2961. Une sécheresse de douze années, ô roi, arriva. Pendant cette sécheresse de douze années, les grands rishis

2962. Souffrant de la faim, couraient dans toutes les directions pour trouver des vivres. Le mouni Sârasvata, les voyant courir (ainsi) vers les divers points cardinaux,

2963, 2964. Ô Bharatide, songea à aller (avec eux). La Sarasvatî lui dit : « Ô mon fils, il ne faut pas t’en aller d’ici. Je te donnerai toujours de la nourriture, (et te fournirai) les meilleurs poissons. Reste ici. » Après avoir entendu cette promesse, (il resta et continua à) rassasier (par les sacrifices) les pitris et les divinités.

2965. Il (y) trouva constamment de la nourriture et conserva sa vie et les védas. La sécheresse étant passée, les grand rishis

2966. Se demandèrent les uns aux autres de réciter les védas. Les védas s’étaient effacés de leur esprit pendant, qu’en proie à la faim, ils couraient à la recherche de secours (à leurs misères).

2967. Aucun d’eux tous ne se les rappelait, ô Indra des rois. Mais un d’eux s’étant approché de Sârasvata,

2968. Le plus grand des rishis, à l’esprit cultivé, pendant qu’il récitait les védas, alla (vers les autres mounis) et leur parla de Sàrasvata au grand éclat,

2969. Semblable aux immortels, et qui récitait les védas dans le bois solitaire. Alors tous les grands rishis vinrent en cet endroit, ô roi.

2970. S’étant réunis, ils dirent à Sàrasvata : « Enseigne-nous (les textes sacrés). » Le mouni leur dit alors :

2971. « Devenez mes disciples selon la règle. » La troupe des mounis lui répondit : « Ô mon fils, tu es un enfant. »

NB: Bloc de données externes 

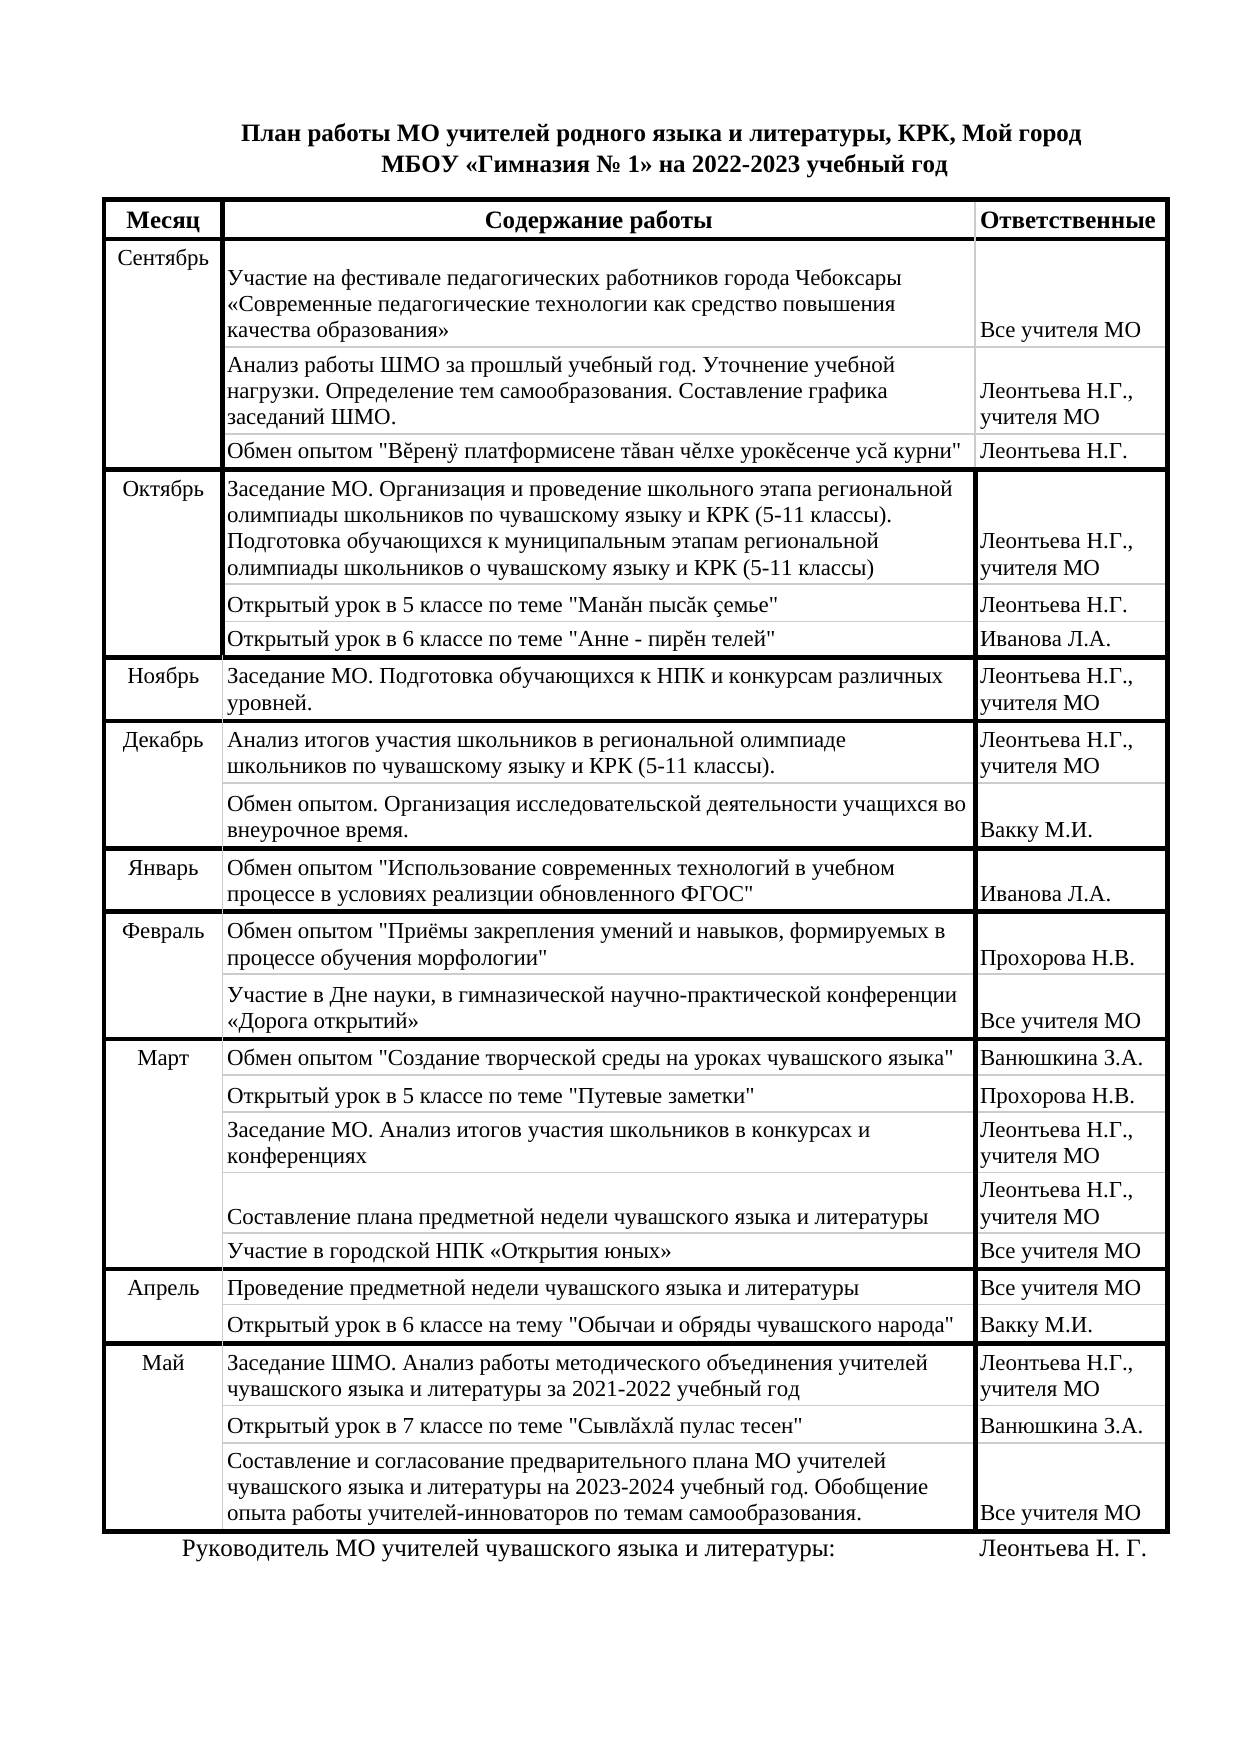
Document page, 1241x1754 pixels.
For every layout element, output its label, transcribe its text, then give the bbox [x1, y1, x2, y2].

table_cell Ванюшкина З.А. [978, 1041, 1165, 1074]
table_cell Обмен опытом "Приёмы закрепления умений и навыков, формируемых в процессе обучения морфологии" [223, 914, 973, 973]
table_cell Все учителя МО [978, 1444, 1165, 1529]
table_cell Вакку М.И. [978, 1305, 1165, 1341]
table_header Ответственные [976, 202, 1165, 237]
table_cell Леонтьева Н.Г. [978, 585, 1165, 621]
table_cell Анализ итогов участия школьников в региональной олимпиаде школьников по чувашскому языку и КРК (5-11 классы). [223, 723, 973, 782]
table_cell Открытый урок в 6 классе по теме "Анне - пирĕн телей" [225, 622, 973, 655]
table_cell Декабрь [106, 723, 222, 846]
table_cell Прохорова Н.В. [978, 914, 1165, 973]
table_cell Ноябрь [106, 660, 222, 718]
table_cell Обмен опытом "Создание творческой среды на уроках чувашского языка" [223, 1041, 973, 1074]
table_cell Леонтьева Н.Г., учителя МО [978, 1173, 1165, 1232]
table_cell Заседание МО. Организация и проведение школьного этапа региональной олимпиады школьников по чувашскому языку и КРК (5-11 классы). Подготовка обучающихся к муниципальным этапам региональной олимпиады школьников о чувашскому языку и КРК (5-11 классы) [225, 472, 973, 583]
text Руководитель МО учителей чувашского языка и литературы: Леонтьева Н. Г. [177, 1534, 1152, 1562]
table_cell Май [106, 1346, 222, 1529]
table_cell Все учителя МО [978, 1234, 1165, 1266]
table_cell Открытый урок в 6 классе на тему "Обычаи и обряды чувашского народа" [223, 1305, 973, 1341]
table_cell Иванова Л.А. [978, 622, 1165, 655]
table_cell Проведение предметной недели чувашского языка и литературы [223, 1271, 973, 1304]
table_cell Леонтьева Н.Г., учителя МО [978, 1346, 1165, 1405]
table_cell Леонтьева Н.Г., учителя МО [976, 348, 1165, 433]
table_cell Сентябрь [106, 241, 220, 467]
table_cell Март [106, 1041, 222, 1266]
table_cell Обмен опытом "Использование современных технологий в учебном процессе в условиях реализции обновленного ФГОС" [223, 851, 973, 909]
table_cell Все учителя МО [978, 1271, 1165, 1304]
table_cell Открытый урок в 7 классе по теме "Сывлӑхлӑ пулас тесен" [223, 1406, 973, 1442]
table_cell Январь [106, 851, 222, 909]
table_header Содержание работы [225, 202, 974, 237]
table_cell Открытый урок в 5 классе по теме "Путевые заметки" [223, 1076, 973, 1111]
table_cell Заседание ШМО. Анализ работы методического объединения учителей чувашского языка и литературы за 2021-2022 учебный год [223, 1346, 973, 1405]
table_cell Прохорова Н.В. [978, 1076, 1165, 1111]
table_cell Участие в Дне науки, в гимназической научно-практической конференции «Дорога открытий» [223, 975, 973, 1037]
table_cell Обмен опытом. Организация исследовательской деятельности учащихся во внеурочное время. [223, 784, 973, 846]
table_cell Участие на фестивале педагогических работников города Чебоксары «Современные педагогические технологии как средство повышения качества образования» [225, 241, 974, 346]
table_cell Леонтьева Н.Г., учителя МО [978, 1113, 1165, 1172]
table_cell Участие в городской НПК «Открытия юных» [223, 1234, 973, 1266]
table_cell Все учителя МО [976, 241, 1165, 346]
table_cell Ванюшкина З.А. [978, 1406, 1165, 1442]
table_cell Октябрь [106, 472, 220, 655]
table_cell Леонтьева Н.Г. [976, 435, 1165, 467]
table_cell Заседание МО. Подготовка обучающихся к НПК и конкурсам различных уровней. [223, 660, 973, 718]
table_cell Апрель [106, 1271, 222, 1341]
table_cell Составление и согласование предварительного плана МО учителей чувашского языка и литературы на 2023-2024 учебный год. Обобщение опыта работы учителей-инноваторов по темам самообразования. [223, 1444, 973, 1529]
table_cell Вакку М.И. [978, 784, 1165, 846]
table_cell Заседание МО. Анализ итогов участия школьников в конкурсах и конференциях [223, 1113, 973, 1172]
table_cell Леонтьева Н.Г., учителя МО [978, 660, 1165, 718]
table_cell Обмен опытом "Вĕренÿ платформисене тăван чĕлхе урокĕсенче усă курни" [225, 435, 974, 467]
table_header Месяц [106, 202, 220, 237]
table_cell Иванова Л.А. [978, 851, 1165, 909]
table_cell Открытый урок в 5 классе по теме "Манăн пысăк çемье" [225, 585, 973, 621]
table_cell Все учителя МО [978, 975, 1165, 1037]
text План работы МО учителей родного языка и литературы, КРК, Мой город МБОУ «Гимназия № 1» на 2022-2023 учебный год [177, 118, 1152, 178]
table_cell Февраль [106, 914, 222, 1037]
table_cell Леонтьева Н.Г., учителя МО [978, 723, 1165, 782]
table_cell Леонтьева Н.Г., учителя МО [978, 472, 1165, 583]
table_cell Составление плана предметной недели чувашского языка и литературы [223, 1173, 973, 1232]
table_cell Анализ работы ШМО за прошлый учебный год. Уточнение учебной нагрузки. Определение тем самообразования. Составление графика заседаний ШМО. [225, 348, 974, 433]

2972. Il leur répliqua : « Il ne faut pas que mes mérites périssent. Celui qui enseigne sans (avoir de) mérites et celui qui, (également) sans vertu, recueille (les paroles d’un tel maître).

2973. (Sont) deux (hommes) dont il faut se garer, car ils deviendraient facilement (des) ennemis. Ce n’est ni par les années, ni par les cheveux gris, ni par les richesses, ni par leurs parents,

2974, 2975. Que les rishis acquièrent leurs mérites. Celui qui est instruit est grand parmi nous. » Ayant entendu cette parole à eux adressée, ces mounis apprirent de lui les védas, en observant les règles, et pratiquèrent de nouveau la loi. Soixante mille mounis devinrent (ainsi) les disciples

2976, 2977. Du viprarshi Sârasvata, pour apprendre les védas. Chacun d’eux tous, placés sous les ordres de ce viprarshi, (quoiqu’il ne fût qu’un) enfant, lui offrait une poignée d’herbe kouça pour lui servir de siège.

2978. Le très fort fils de Rohinî, frère aîné de Keçava, ayant distribué des richesses en ce lieu même, alla avec joie, et en suivant l’ordre régulier, à un grand tîrtha (rendu) célèbre (parce qu’il avait jadis été la demeure d’une vieille fille).